• _PASSAGE_
With the current social distancing and lockdown status amid the Covid-19 pandemic, exercise and fitness is key to maintaining both physical and mental wellbeing. However, with more free time on our hands it’s difficult not to turn to exercise to steer ourselves away from boredom. If you’re used to exercising regularly then this shouldn’t be a shock to the system, but for those who don’t exercise regularly a sudden increase in physical exercise could lead to an injury.
For years, research has been completed for athletes and professional sportspeople into the affect of training loads and the rate of injuries occurring when there is a sudden increase in levels of exercise. Whilst their exercise loads may be higher than your average person, the same principal can be used in our day to day life.
Tim Gabbett is known for his research in this area. His findings show that it is not the amount of exercise that someone completes, but it is the short-term load in comparison to their long-term load or ‘chronic’ load . For example, if you are used to going to the gym for 45 minutes, 5 times a week. You’d have a weekly training load of 235 minutes. If this is maintained over the course of six weeks as shown in graph 1, then your average training load for that period is approximately 235 minutes / week.
Graph 1: Regularly High levels of Exercise – Maintained Chronic Load
However, if you’re only used to going to the gym once a week for 60 minutes, then your chronic exercise load is 60 mins / week. If you suddenly increase this whilst in lockdown by going on a 45-60 minute run 3-4 times a week then this results in a sudden spike in your exercise load (Shown in graph 2). This sudden spike heightens your chances of picking up an injury as your body isn’t used to this amount of strain being placed upon it. This could be a muscle strain, joint discomfort or a ligament sprain. Often people try and carry on the following weeks but at a reduced rate, before then having to eventually stop as demonstrated in graph 2 below.

Collected data entries
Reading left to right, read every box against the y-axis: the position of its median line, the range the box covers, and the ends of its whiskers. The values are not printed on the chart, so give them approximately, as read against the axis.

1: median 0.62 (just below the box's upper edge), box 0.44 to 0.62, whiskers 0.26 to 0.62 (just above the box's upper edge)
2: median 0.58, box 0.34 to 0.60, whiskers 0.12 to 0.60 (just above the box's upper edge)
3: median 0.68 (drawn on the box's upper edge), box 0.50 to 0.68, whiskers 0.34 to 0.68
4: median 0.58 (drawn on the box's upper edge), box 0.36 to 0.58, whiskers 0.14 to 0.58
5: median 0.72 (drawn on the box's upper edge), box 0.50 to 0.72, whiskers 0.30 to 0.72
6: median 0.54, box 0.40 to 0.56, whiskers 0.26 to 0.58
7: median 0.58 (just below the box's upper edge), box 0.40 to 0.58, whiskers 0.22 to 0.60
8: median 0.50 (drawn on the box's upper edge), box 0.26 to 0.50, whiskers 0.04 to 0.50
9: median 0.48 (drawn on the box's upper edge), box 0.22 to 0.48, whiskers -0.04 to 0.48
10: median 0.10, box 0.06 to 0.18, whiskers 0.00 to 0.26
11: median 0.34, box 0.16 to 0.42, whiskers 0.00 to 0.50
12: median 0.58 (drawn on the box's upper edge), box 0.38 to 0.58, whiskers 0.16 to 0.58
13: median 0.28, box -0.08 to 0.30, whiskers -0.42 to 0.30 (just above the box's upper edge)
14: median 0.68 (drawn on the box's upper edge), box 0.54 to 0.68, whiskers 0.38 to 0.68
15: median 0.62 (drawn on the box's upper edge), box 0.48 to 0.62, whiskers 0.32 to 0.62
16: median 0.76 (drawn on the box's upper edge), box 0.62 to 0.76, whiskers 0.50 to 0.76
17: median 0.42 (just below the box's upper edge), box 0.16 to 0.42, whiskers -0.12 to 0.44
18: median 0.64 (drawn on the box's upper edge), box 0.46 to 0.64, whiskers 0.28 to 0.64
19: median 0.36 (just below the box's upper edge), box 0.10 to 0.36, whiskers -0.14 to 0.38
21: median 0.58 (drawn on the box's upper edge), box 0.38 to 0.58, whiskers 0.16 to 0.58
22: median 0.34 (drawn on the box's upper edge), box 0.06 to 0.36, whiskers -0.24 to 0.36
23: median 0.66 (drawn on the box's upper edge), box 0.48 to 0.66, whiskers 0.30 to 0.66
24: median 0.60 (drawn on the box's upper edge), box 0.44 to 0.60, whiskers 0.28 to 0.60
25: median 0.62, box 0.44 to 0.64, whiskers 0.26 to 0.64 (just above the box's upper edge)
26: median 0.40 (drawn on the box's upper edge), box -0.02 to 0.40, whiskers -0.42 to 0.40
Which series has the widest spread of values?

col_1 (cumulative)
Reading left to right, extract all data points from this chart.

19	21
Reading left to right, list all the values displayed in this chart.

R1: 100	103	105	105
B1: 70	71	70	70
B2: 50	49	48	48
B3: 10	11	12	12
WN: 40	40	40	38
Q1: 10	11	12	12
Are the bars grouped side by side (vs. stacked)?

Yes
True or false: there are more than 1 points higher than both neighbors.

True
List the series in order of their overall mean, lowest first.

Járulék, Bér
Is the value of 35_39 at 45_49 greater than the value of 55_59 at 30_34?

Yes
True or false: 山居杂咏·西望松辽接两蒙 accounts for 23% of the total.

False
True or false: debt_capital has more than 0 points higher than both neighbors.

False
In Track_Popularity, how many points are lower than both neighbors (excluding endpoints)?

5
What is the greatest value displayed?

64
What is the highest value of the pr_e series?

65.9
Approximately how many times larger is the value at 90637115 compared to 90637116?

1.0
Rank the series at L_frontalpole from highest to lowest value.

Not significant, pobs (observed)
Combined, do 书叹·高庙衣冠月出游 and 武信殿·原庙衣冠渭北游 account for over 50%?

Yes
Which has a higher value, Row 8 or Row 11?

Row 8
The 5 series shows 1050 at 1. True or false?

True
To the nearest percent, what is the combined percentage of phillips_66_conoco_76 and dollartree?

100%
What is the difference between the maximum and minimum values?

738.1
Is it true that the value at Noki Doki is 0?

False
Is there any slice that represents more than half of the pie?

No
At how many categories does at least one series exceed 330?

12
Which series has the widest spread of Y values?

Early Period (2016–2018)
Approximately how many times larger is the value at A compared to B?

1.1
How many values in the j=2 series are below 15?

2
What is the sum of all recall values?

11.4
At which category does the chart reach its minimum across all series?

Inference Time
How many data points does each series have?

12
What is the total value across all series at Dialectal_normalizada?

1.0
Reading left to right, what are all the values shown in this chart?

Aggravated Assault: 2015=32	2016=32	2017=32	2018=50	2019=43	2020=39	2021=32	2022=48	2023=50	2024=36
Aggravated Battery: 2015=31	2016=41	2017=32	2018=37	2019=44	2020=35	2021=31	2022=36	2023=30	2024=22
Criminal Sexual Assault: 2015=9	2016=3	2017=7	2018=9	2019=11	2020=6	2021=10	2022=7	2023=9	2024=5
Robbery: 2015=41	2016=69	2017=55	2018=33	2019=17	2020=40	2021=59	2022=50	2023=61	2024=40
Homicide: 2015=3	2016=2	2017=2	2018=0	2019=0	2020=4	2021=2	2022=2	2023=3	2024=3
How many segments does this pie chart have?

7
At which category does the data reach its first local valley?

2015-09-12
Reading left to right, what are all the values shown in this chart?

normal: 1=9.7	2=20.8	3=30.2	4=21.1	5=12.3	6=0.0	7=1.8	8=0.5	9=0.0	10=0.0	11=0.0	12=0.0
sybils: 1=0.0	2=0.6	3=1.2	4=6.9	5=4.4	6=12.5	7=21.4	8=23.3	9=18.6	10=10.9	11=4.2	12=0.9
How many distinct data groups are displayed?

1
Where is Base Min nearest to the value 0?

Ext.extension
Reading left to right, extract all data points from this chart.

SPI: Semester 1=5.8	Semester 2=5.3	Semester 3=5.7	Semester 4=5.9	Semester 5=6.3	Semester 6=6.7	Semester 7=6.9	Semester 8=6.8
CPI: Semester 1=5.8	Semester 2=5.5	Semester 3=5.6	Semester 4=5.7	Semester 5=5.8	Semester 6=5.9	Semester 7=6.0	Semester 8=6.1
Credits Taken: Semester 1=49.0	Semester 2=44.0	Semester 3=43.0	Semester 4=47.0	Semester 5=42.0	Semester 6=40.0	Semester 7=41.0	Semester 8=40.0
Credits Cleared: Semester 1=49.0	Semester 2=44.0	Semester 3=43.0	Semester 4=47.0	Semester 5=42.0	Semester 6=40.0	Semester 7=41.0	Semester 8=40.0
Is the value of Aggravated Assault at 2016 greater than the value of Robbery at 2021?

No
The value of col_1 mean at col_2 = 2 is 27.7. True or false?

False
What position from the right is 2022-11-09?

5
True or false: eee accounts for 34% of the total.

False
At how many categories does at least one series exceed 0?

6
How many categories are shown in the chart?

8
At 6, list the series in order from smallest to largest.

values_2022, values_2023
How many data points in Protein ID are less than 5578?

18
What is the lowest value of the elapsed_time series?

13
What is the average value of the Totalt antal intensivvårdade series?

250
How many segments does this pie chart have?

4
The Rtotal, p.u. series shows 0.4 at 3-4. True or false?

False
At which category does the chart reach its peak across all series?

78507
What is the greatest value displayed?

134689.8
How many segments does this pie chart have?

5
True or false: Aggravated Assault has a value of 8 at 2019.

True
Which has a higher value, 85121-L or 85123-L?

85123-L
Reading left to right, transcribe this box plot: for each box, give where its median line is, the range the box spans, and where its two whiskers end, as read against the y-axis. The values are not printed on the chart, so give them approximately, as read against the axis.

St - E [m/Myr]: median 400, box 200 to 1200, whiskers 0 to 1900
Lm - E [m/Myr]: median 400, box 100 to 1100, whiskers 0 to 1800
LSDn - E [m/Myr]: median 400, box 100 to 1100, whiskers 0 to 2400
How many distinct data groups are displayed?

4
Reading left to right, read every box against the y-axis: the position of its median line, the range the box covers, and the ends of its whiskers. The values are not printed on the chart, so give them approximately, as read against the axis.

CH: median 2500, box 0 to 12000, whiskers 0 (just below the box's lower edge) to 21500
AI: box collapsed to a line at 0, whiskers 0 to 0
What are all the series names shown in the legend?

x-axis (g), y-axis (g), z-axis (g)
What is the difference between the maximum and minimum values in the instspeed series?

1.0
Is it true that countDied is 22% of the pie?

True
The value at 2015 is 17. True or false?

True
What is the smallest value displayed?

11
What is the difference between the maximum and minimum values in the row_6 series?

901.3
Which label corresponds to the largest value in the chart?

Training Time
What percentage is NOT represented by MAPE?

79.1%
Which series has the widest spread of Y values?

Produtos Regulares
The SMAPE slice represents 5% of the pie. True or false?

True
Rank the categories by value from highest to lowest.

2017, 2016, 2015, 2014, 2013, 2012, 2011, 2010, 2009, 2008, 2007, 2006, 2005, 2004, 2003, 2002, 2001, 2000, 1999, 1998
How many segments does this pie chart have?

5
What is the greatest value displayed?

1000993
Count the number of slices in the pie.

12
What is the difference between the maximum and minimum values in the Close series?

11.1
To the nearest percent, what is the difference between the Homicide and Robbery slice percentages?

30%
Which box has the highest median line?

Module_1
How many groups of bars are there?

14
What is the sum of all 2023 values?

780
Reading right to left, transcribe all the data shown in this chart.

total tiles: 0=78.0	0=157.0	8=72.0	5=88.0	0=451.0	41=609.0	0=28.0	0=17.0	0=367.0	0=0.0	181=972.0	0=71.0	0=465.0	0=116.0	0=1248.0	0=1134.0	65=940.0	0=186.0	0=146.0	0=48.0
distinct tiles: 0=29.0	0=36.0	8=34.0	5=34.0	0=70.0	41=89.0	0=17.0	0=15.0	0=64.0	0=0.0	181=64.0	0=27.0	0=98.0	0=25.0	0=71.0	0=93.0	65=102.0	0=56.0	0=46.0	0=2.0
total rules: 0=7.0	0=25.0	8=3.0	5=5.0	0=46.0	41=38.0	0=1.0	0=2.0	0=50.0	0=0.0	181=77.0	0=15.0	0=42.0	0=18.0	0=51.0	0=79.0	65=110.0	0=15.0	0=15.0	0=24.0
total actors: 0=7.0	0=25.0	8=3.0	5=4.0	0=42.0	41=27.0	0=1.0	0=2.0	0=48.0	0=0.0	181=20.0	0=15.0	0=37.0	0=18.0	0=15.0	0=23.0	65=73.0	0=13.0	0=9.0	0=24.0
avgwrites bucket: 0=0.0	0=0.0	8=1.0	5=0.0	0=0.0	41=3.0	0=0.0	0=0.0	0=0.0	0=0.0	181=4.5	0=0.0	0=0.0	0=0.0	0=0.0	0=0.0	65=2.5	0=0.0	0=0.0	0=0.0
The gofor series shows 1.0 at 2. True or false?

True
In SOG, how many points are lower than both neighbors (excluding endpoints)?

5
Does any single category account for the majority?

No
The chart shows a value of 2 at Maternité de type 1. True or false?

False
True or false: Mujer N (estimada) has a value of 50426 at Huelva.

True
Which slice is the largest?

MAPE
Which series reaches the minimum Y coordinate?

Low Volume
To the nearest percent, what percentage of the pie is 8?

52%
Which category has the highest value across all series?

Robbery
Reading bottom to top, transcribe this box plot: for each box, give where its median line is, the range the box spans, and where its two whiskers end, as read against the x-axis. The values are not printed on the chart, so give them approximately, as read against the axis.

• _WORK INSTRUCTIONS_
a) Reproduce the passage on exercise load during lockdown word for word, between "Graph 1: Regularly" and "graph 2 below.", inclusive.
b) Write the next part of the passage on exercise load during lockdown, picking up after its final sentence.

• _OUTPUTS FOR THE TASKS_
a)
Graph 1: Regularly High levels of Exercise – Maintained Chronic Load
However, if you’re only used to going to the gym once a week for 60 minutes, then your chronic exercise load is 60 mins / week. If you suddenly increase this whilst in lockdown by going on a 45-60 minute run 3-4 times a week then this results in a sudden spike in your exercise load (Shown in graph 2). This sudden spike heightens your chances of picking up an injury as your body isn’t used to this amount of strain being placed upon it. This could be a muscle strain, joint discomfort or a ligament sprain. Often people try and carry on the following weeks but at a reduced rate, before then having to eventually stop as demonstrated in graph 2 below.

b)
Graph 2: A Sudden Increase in Acute Load – Increased Risk of Injury.
So in theory if you’ve never exercised before or are usually sporadic with your training, suddenly beginning home workouts or running daily during lockdown increases your exercise load and increases the strain on your body. In turn this significantly increases your risk of injury. To minimise the risk of injury, you’re better to focus on gradually increasing your exercise load over the course of a longer period of time (As shown in graph 3). This will gradually improve your average exercise tolerance as your body adapts appropriately and avoid any sudden peaks.
Graph 3: Gradual Loading – Increasing Chronic Load Over Time
If you’re still a member of a local gym remotely during lockdown then listening to your coach / trainer about pacing is very important. If you’re looking to get into exercise or begin running, then apps such as the Couch-to-5K are great for gradually building up your exercise tolerance whilst reducing the risk of injury. Other ways to help reduce your risk of injury include appropriate warm-ups and cool-downs, as well as including recovery / rest days to your training routine.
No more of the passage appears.